* The data *
● ● ● ● ● ● ●

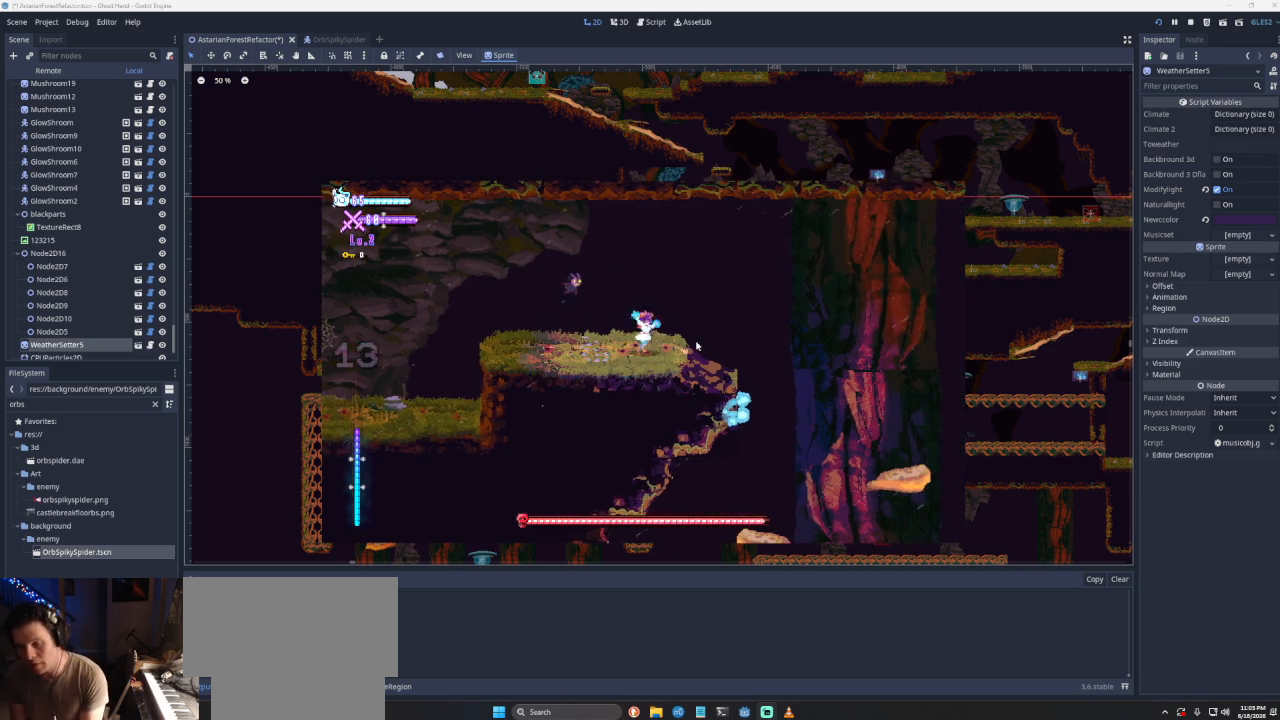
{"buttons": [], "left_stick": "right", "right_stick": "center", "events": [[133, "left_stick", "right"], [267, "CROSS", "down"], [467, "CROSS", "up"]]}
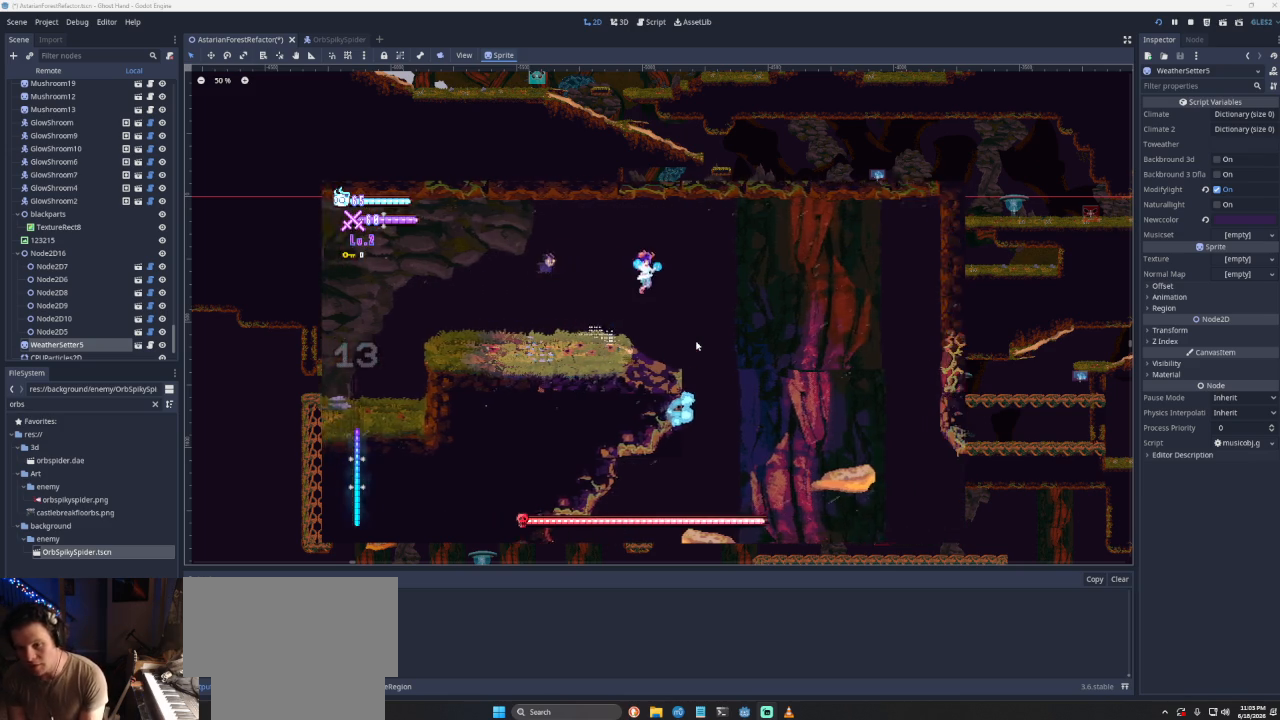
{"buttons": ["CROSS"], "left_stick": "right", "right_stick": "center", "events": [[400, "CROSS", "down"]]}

● ● ● ● ● ● ●

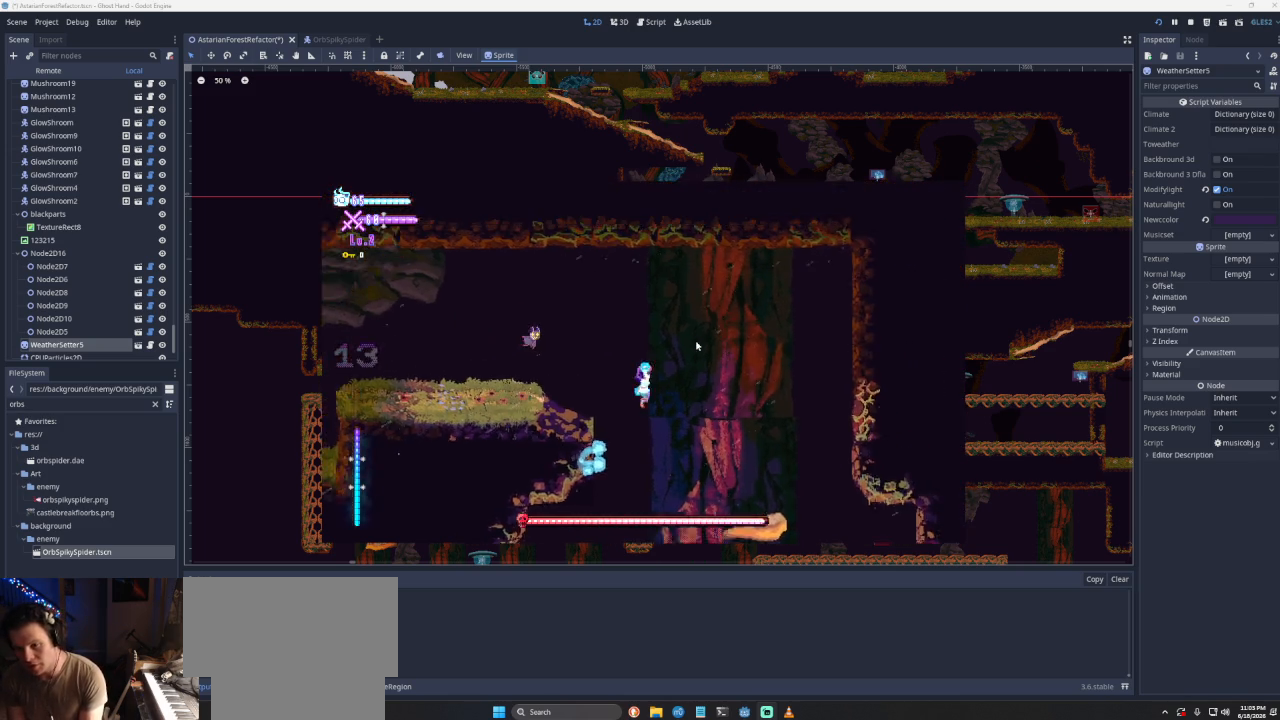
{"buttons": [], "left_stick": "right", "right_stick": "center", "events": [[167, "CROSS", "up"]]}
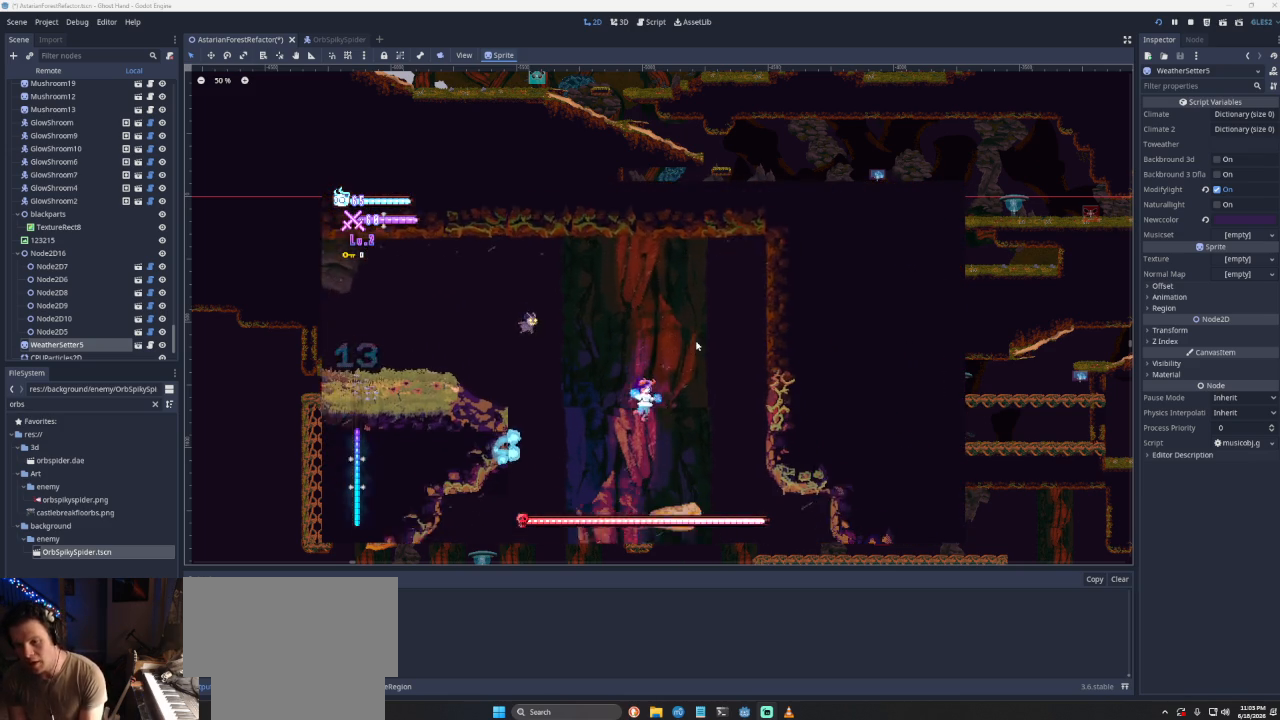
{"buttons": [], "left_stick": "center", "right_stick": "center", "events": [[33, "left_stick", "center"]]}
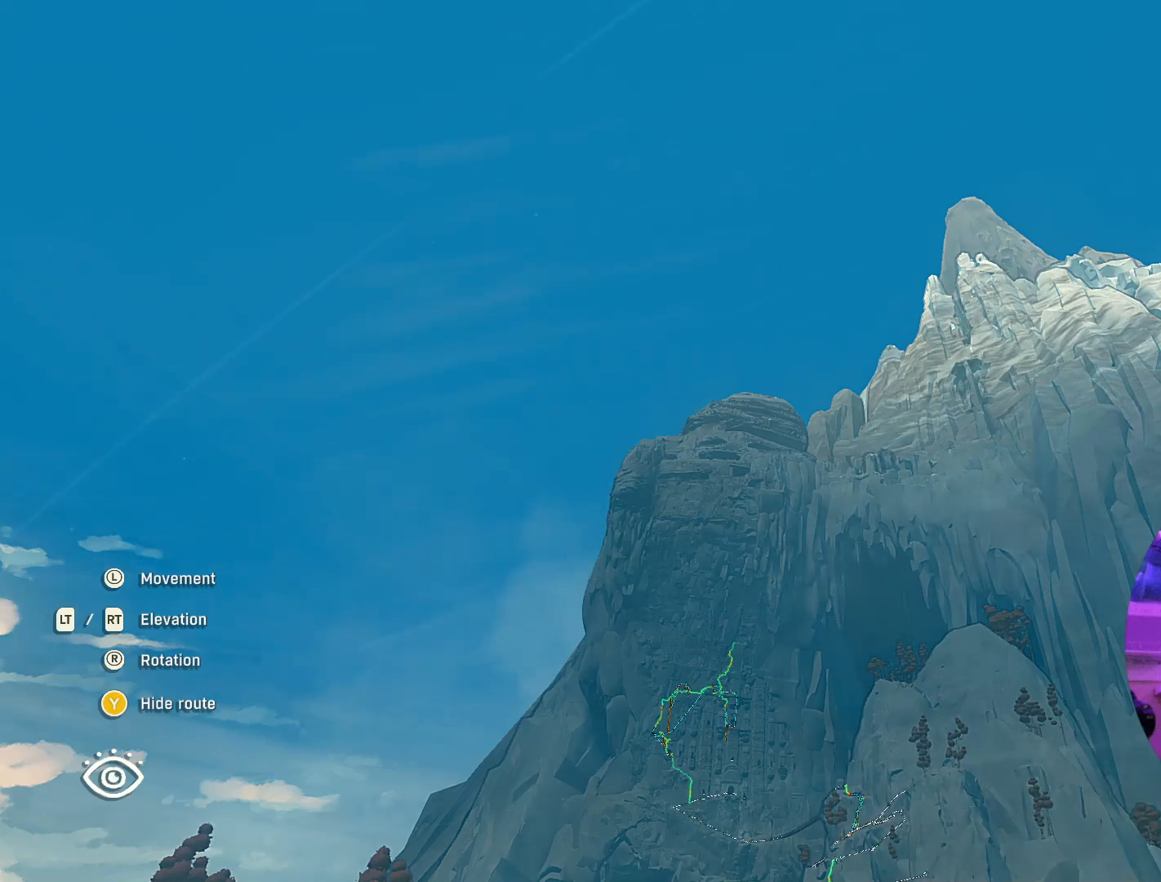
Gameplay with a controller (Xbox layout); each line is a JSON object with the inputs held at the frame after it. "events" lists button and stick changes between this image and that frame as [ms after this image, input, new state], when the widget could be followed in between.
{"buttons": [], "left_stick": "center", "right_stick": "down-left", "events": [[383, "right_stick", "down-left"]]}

● ● ● ● ● ● ●

* What to do *
From the listing, copy every line where the string "center" appears.

* Output below *
{"buttons": [], "left_stick": "right", "right_stick": "center", "events": [[133, "left_stick", "right"], [267, "CROSS", "down"], [467, "CROSS", "up"]]}
{"buttons": ["CROSS"], "left_stick": "right", "right_stick": "center", "events": [[400, "CROSS", "down"]]}
{"buttons": [], "left_stick": "right", "right_stick": "center", "events": [[167, "CROSS", "up"]]}
{"buttons": [], "left_stick": "center", "right_stick": "center", "events": [[33, "left_stick", "center"]]}
{"buttons": [], "left_stick": "center", "right_stick": "down-left", "events": [[383, "right_stick", "down-left"]]}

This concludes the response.